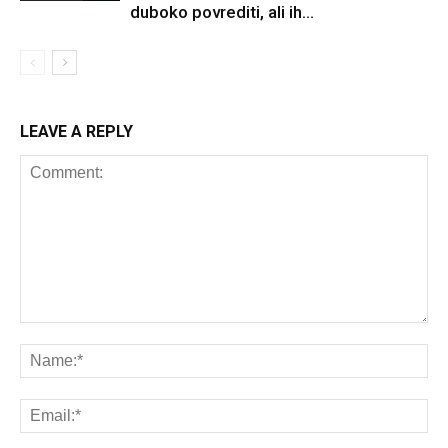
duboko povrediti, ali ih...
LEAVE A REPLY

---

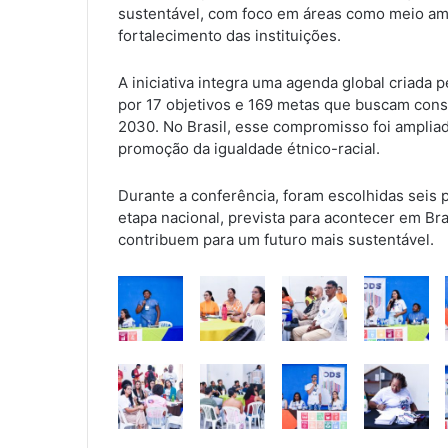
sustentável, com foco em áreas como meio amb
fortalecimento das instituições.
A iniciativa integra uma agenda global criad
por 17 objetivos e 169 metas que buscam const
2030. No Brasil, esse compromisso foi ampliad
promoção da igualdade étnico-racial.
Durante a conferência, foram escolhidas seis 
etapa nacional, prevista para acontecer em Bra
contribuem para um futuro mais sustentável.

▶ TO DO
Among the records, find the lines that contain "para" and copy each of them.

▶ SOLUTION FOR THIS EXERCISE
etapa nacional, prevista para acontecer em Bra
contribuem para um futuro mais sustentável.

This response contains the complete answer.